Ô, science sage et merveilleuse, qui cherche la vérité et la vie, tes yeux voient jusqu'aux étoiles lointaines, ô science visionnaire, regarde autour de toi, regarde sous tes pieds, prends garde ! Ô, médecin français enthousiaste qui a encore ta découverte, le produit miracle dans ta main tremblante de bonheur – arrête-toi une seconde avant de courir à l'hôpital pour crier : "Pitié pour le pauvre bras et la pauvre jambe ! Malheureux blessé, lève-toi et marche et vis !" Car le bras et la jambe ressusciteront et marcheront, mais la tête, avec le méchant emportement dedans, les arrachera à tes mains et les reconduira dans la colère de l'enfer pour qu'ils plongent dans la prison de la faucheuse qu'il s'est creusée lui-même. Et tu le reverras, mort – et la science enthousiaste, aveugle, se mettra de nouveau à travailler et inventera un nouveau produit pour le ressusciter de ses cendres. Elle ressuscitera le bras et la jambe et la tête et dans la tête la méchanceté et la bêtise, et tout le mécanisme fou se mettra à cliqueter et à courir et à foncer derechef à la mort.

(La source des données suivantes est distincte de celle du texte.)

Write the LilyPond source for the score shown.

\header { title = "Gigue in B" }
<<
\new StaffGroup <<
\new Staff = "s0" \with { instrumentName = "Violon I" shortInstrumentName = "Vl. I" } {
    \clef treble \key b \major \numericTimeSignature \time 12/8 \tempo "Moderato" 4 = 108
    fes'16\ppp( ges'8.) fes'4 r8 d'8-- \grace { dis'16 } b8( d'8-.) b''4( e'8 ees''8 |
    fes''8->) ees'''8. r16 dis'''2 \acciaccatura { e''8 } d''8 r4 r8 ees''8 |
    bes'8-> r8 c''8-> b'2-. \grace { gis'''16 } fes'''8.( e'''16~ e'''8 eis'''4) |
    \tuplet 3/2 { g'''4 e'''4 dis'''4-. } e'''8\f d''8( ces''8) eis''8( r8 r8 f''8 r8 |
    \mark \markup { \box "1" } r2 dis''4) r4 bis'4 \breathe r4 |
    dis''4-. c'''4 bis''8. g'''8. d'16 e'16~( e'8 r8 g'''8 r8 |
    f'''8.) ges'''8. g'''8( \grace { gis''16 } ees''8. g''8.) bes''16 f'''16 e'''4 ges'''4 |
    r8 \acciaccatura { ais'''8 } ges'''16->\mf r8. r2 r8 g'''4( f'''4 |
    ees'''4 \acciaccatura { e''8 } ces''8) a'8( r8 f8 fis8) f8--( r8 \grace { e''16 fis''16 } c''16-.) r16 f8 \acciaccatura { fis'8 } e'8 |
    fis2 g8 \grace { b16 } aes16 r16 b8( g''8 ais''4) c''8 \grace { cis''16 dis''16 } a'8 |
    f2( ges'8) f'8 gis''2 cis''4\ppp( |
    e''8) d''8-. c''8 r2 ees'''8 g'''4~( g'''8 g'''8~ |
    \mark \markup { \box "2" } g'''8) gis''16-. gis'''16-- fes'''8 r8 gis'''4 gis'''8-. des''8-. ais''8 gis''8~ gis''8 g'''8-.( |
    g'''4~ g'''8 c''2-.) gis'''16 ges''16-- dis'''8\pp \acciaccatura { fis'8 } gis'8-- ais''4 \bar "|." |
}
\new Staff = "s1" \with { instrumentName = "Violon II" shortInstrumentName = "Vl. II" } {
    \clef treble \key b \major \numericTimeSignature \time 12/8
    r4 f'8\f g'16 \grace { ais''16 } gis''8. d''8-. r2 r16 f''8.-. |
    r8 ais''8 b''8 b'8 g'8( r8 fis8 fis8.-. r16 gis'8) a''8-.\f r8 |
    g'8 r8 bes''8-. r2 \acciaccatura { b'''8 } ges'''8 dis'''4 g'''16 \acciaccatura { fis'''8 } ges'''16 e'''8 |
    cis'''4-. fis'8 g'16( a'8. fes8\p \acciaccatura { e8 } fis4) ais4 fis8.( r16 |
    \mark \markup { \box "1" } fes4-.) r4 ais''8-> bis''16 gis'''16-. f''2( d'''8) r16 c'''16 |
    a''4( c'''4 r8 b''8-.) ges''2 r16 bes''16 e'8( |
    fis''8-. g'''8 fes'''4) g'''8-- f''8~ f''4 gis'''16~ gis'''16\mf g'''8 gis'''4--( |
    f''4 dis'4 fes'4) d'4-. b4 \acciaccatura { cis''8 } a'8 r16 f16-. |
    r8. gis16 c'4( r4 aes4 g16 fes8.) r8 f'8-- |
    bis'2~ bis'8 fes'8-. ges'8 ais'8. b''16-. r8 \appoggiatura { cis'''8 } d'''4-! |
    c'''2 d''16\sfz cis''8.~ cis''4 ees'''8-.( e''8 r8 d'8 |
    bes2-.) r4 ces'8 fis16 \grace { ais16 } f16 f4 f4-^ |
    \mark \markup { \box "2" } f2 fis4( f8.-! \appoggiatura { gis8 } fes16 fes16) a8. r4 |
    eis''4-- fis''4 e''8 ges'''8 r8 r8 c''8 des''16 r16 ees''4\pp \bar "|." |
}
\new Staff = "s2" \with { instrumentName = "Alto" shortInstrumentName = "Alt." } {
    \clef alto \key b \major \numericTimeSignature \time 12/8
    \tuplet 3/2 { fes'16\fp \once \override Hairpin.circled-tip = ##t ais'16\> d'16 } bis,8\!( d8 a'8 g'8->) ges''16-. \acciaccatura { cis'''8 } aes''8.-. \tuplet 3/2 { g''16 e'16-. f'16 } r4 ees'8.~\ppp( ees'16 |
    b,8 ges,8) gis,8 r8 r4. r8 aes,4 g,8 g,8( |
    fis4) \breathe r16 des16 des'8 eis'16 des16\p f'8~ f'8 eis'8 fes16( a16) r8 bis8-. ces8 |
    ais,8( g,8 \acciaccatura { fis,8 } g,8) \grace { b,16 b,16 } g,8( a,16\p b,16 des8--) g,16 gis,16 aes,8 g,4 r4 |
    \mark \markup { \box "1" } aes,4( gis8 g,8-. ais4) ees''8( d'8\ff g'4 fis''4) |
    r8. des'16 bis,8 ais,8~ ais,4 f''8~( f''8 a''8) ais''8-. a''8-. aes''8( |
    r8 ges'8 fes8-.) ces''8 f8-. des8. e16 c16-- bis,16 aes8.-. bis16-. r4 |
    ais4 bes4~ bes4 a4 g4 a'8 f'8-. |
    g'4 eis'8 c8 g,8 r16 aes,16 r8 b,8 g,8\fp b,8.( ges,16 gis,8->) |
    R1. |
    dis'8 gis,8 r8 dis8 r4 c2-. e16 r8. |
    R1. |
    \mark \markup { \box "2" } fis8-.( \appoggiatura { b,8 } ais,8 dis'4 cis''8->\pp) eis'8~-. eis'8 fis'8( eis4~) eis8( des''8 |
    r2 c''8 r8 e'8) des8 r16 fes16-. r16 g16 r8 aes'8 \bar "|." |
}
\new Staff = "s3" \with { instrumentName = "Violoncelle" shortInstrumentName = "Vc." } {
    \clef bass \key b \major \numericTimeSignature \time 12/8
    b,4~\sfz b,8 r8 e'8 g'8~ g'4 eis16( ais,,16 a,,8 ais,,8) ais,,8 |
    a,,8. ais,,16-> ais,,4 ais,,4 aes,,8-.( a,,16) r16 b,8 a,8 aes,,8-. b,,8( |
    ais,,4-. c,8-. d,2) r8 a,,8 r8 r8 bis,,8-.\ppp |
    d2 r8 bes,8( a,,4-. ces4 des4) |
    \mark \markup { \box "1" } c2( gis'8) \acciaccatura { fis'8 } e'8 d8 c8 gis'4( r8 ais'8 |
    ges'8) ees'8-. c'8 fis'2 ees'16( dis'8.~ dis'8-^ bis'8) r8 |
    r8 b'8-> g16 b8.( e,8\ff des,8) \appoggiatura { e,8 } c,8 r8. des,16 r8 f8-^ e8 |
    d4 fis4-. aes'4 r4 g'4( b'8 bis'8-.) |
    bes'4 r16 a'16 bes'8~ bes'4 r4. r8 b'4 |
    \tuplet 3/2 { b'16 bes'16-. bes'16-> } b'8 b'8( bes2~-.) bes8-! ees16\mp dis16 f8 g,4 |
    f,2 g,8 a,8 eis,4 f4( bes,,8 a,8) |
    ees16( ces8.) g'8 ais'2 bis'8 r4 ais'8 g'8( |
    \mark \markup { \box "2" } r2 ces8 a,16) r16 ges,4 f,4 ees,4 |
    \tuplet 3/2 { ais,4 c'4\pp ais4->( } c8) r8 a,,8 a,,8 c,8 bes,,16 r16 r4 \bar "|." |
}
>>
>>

Science enthousiaste, le problème est que tu ne vois que bras et jambes et tête, mais tu ne vois pas l'homme entier. Tu sais dire à quoi servent les organes, mais tu ignores à quoi sert l’homme entier.

Ce n’est ni le bras ni la jambe que tu dois sauver ; c’est l’homme que tu dois sauver, ô science ! Que ton règne vienne, fils de l’homme, toi qui, peut-être, finiras par revenir à nous, simplement et modestement, sans te targuer de venir de Nazareth sous n’importe quel nom, sous n’importe quelle forme : peut-être vêtu des haillons d’un pauvre savant travailleur qui attirerait notre attention sur l’importance de la psychologie des masses. Viens, cherche et découvre un produit qui désinfecterait l’âme malade qui dépérit : fais-nous comprendre qu’il existe des pathologies où il faut crever un œil pour que l’autre apprenne à voir – et il faut amputer la jambe et le bras pour que ce que nous appelons homme reste entier.